> Description of the task: Repeat only the lines below from the one containing "Positive outcomes from" through the one containing "Page 9 of 31", inclusive, exactly as written.

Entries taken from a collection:

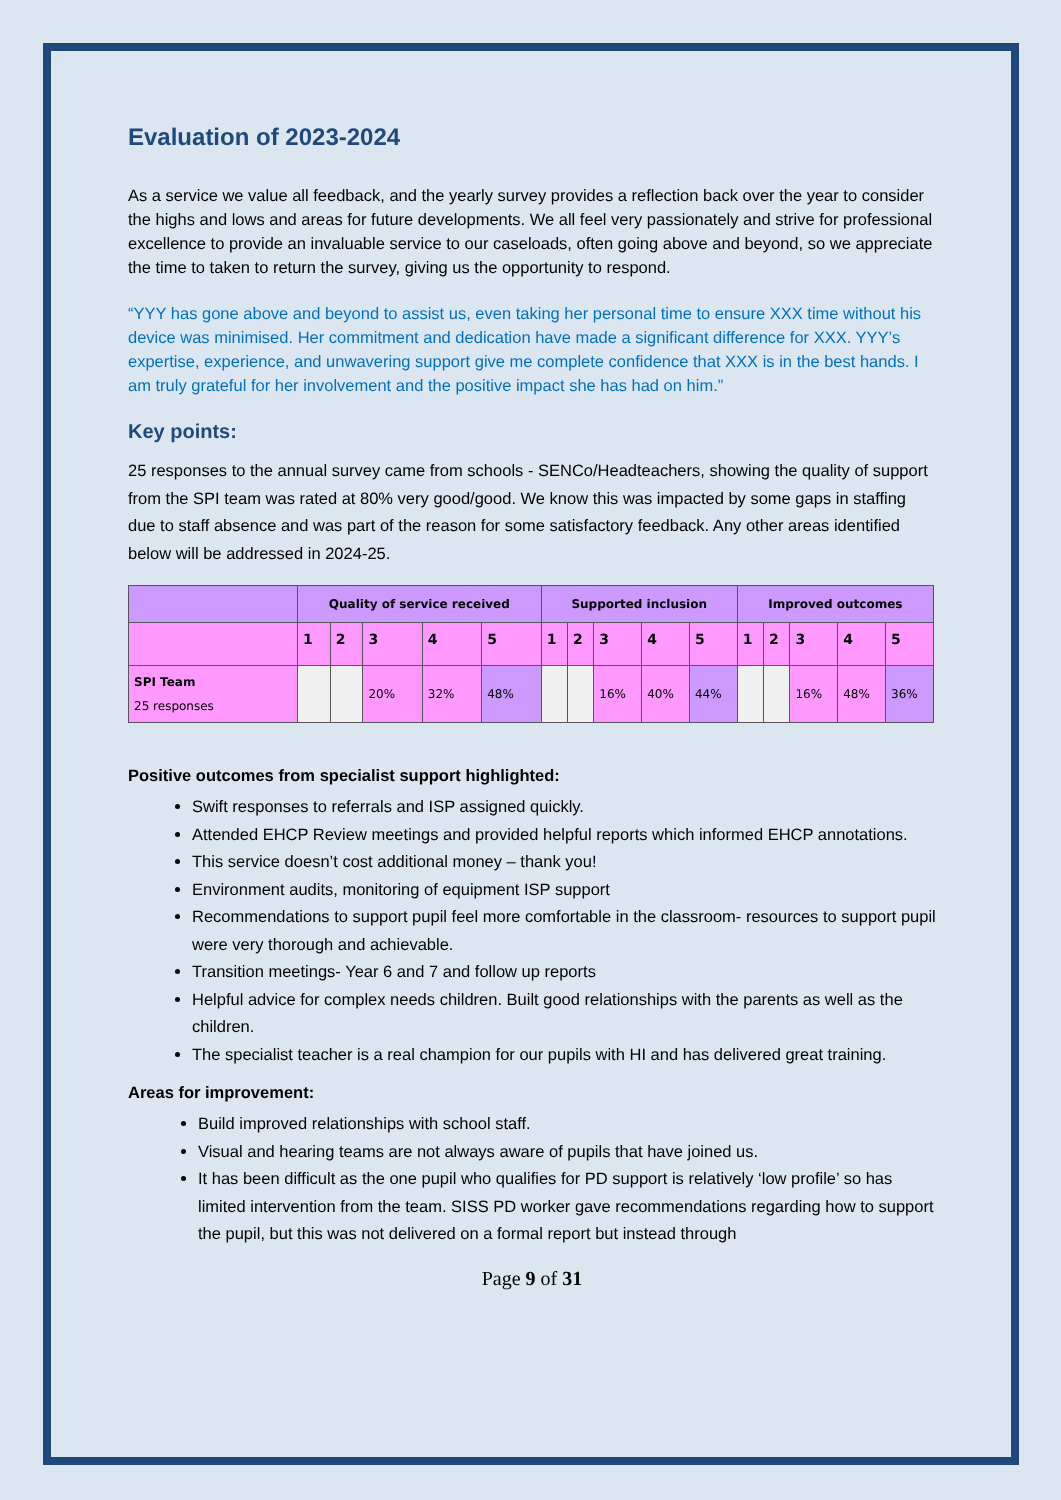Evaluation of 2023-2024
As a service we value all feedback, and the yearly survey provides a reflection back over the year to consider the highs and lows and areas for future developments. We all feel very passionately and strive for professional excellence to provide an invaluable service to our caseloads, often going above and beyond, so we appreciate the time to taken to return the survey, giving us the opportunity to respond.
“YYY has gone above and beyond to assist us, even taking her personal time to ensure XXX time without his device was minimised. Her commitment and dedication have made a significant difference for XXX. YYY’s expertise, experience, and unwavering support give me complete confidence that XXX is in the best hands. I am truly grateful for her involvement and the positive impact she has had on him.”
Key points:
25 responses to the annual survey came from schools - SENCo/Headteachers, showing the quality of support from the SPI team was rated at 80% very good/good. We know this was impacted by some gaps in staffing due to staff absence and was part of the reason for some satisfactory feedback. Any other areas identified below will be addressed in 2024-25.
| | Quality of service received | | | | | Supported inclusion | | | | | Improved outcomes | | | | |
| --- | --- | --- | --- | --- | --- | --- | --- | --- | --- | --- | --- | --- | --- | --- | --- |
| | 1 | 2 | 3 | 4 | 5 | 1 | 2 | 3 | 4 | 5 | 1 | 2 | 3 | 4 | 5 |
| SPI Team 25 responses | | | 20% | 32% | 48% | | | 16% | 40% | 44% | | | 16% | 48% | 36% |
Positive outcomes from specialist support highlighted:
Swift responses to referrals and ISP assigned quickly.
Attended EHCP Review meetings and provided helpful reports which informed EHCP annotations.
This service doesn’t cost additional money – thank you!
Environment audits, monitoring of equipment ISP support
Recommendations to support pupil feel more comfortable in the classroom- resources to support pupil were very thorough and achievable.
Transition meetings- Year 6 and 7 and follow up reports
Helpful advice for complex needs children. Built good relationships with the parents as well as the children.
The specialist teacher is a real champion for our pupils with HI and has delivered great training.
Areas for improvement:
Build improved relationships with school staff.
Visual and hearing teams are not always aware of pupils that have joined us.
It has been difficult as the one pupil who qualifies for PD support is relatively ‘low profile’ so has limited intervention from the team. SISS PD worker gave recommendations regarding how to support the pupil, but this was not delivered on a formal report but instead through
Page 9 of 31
--
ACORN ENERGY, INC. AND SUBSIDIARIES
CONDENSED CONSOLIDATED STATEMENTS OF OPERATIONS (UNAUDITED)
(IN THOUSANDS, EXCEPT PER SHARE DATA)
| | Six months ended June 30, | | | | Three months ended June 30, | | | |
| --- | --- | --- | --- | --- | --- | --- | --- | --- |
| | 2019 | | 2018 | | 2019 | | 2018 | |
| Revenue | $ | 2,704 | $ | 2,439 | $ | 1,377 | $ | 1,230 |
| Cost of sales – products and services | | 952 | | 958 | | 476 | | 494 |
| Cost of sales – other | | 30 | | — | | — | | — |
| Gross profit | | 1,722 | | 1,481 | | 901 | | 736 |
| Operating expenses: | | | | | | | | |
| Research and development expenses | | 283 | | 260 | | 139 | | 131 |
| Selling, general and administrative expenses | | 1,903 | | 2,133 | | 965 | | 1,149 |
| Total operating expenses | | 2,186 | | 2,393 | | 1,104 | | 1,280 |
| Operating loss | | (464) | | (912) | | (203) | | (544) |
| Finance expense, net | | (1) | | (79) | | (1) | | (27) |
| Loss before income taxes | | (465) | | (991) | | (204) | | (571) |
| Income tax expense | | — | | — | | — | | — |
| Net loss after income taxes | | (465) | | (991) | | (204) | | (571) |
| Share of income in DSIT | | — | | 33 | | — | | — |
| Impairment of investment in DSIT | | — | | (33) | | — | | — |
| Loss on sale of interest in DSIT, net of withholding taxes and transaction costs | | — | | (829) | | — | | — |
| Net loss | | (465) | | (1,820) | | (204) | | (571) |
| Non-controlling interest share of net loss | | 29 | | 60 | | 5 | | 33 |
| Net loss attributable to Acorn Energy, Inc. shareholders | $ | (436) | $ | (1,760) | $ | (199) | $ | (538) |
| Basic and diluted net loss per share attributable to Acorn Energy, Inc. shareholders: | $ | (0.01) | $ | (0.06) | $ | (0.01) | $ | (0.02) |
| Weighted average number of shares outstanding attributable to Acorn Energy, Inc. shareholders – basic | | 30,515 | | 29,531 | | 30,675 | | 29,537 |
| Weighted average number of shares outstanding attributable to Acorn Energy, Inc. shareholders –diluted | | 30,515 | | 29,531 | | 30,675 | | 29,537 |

> Completed task:
Positive outcomes from specialist support highlighted:
Swift responses to referrals and ISP assigned quickly.
Attended EHCP Review meetings and provided helpful reports which informed EHCP annotations.
This service doesn’t cost additional money – thank you!
Environment audits, monitoring of equipment ISP support
Recommendations to support pupil feel more comfortable in the classroom- resources to support pupil were very thorough and achievable.
Transition meetings- Year 6 and 7 and follow up reports
Helpful advice for complex needs children. Built good relationships with the parents as well as the children.
The specialist teacher is a real champion for our pupils with HI and has delivered great training.
Areas for improvement:
Build improved relationships with school staff.
Visual and hearing teams are not always aware of pupils that have joined us.
It has been difficult as the one pupil who qualifies for PD support is relatively ‘low profile’ so has limited intervention from the team. SISS PD worker gave recommendations regarding how to support the pupil, but this was not delivered on a formal report but instead through
Page 9 of 31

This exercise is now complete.